For the time being, I really don't want him tearing my doors up, and I've seen previously that he does the same in a crate or kennel (he bent the door out on the expen a while back /breaking out because the CO detector was making the "low battery" beep), so that's out. He did stay in bed when I brought Annie down to my Mom this morning, but when I left him there last night while went to get Annie, he jumped at the door when I left and was pacing and drooling when I came back. I suppose it's possible that my house is only going to be an issue at night, but will take more time to know for sure.

Over the weekend we did lots of practicing at my parents, just coming and going repeatedly, but only going when he was calm, and no racing to the door, or jumping at it (he jumps because he can knock open the screen door if the big door is open). I kept him leashed, but managed to mostly keep him out from under the loveseat by verbal dissuasion- he went under it once I think and I pulled/coaxed him out before he got far enough to get stuck. He's getting tired of being tethered in the kitchen, and has started barking, which is new and unwanted behavior, but better than being shut down and terrified.

I did get him a nice insulated (styrofoam in cardboard) box, and put his car bed (which I figured has some positive association to it already) in it with most of the flaps closed, just a hole big enough for him to get in/out. Have started teaching him to get in it, currently using his kibble for "open bar" in the box, when he gets in, I mark and give lots of kibble, then stop/call him out. We only do this when bird is quiet, so hopefully the box will become his new haven. Once I've built duration on staying in the box a bit, I'll see if maybe he'll keep a bone in there to chew, since that's one of his favorite activities, and he prefers/needs to be separated from the other animals when he has bones, anyway.

Collected material:
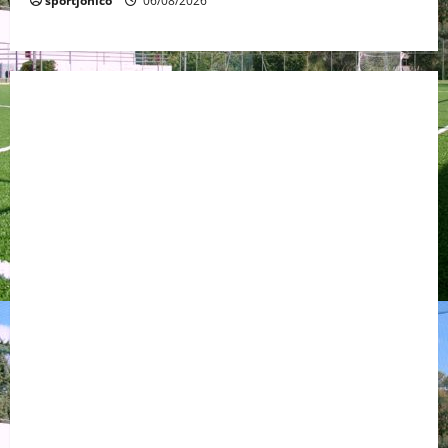
sportjonico
06/08/2026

Goal of the exercise:
Quote the passage about the dog starting at "I did get him" and ending at "has bones, anyway.". The material has no connection to the passage about the dog.

Written answer:
I did get him a nice insulated (styrofoam in cardboard) box, and put his car bed (which I figured has some positive association to it already) in it with most of the flaps closed, just a hole big enough for him to get in/out. Have started teaching him to get in it, currently using his kibble for "open bar" in the box, when he gets in, I mark and give lots of kibble, then stop/call him out. We only do this when bird is quiet, so hopefully the box will become his new haven. Once I've built duration on staying in the box a bit, I'll see if maybe he'll keep a bone in there to chew, since that's one of his favorite activities, and he prefers/needs to be separated from the other animals when he has bones, anyway.